◆ **Given entries**:
## begin
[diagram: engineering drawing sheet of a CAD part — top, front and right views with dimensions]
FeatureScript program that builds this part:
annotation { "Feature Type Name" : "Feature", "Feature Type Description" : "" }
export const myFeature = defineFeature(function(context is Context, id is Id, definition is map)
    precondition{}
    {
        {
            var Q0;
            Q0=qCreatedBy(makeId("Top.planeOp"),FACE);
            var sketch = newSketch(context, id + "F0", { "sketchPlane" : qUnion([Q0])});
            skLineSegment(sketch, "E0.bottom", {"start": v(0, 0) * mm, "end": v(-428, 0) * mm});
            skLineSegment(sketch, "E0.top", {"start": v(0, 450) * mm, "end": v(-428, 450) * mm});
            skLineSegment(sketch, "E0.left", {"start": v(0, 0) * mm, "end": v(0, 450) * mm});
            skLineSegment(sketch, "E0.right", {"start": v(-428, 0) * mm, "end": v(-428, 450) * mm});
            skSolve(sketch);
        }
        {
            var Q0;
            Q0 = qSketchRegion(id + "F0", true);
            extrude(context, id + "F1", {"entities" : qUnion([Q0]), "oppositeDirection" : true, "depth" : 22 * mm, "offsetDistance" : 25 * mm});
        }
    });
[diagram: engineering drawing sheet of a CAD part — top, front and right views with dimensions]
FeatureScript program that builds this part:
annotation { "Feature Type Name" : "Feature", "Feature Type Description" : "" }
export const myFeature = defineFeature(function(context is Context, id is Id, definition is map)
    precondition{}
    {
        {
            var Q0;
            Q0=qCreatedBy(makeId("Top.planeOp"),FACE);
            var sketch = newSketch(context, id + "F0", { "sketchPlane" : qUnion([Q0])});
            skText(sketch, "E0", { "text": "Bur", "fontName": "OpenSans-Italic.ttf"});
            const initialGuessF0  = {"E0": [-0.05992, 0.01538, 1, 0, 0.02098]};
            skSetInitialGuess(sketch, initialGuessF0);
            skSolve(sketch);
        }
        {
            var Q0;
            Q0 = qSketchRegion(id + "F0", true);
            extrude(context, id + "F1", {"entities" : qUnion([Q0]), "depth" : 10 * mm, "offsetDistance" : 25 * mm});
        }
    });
## end
◆ **What the task requires**:
Pick out every line in the entries above that contains the string "offsetDistance", treating uppercase and lowercase as different, and copy each of those lines.

◆ **Output for this exercise**:
            extrude(context, id + "F1", {"entities" : qUnion([Q0]), "oppositeDirection" : true, "depth" : 22 * mm, "offsetDistance" : 25 * mm});
            extrude(context, id + "F1", {"entities" : qUnion([Q0]), "depth" : 10 * mm, "offsetDistance" : 25 * mm});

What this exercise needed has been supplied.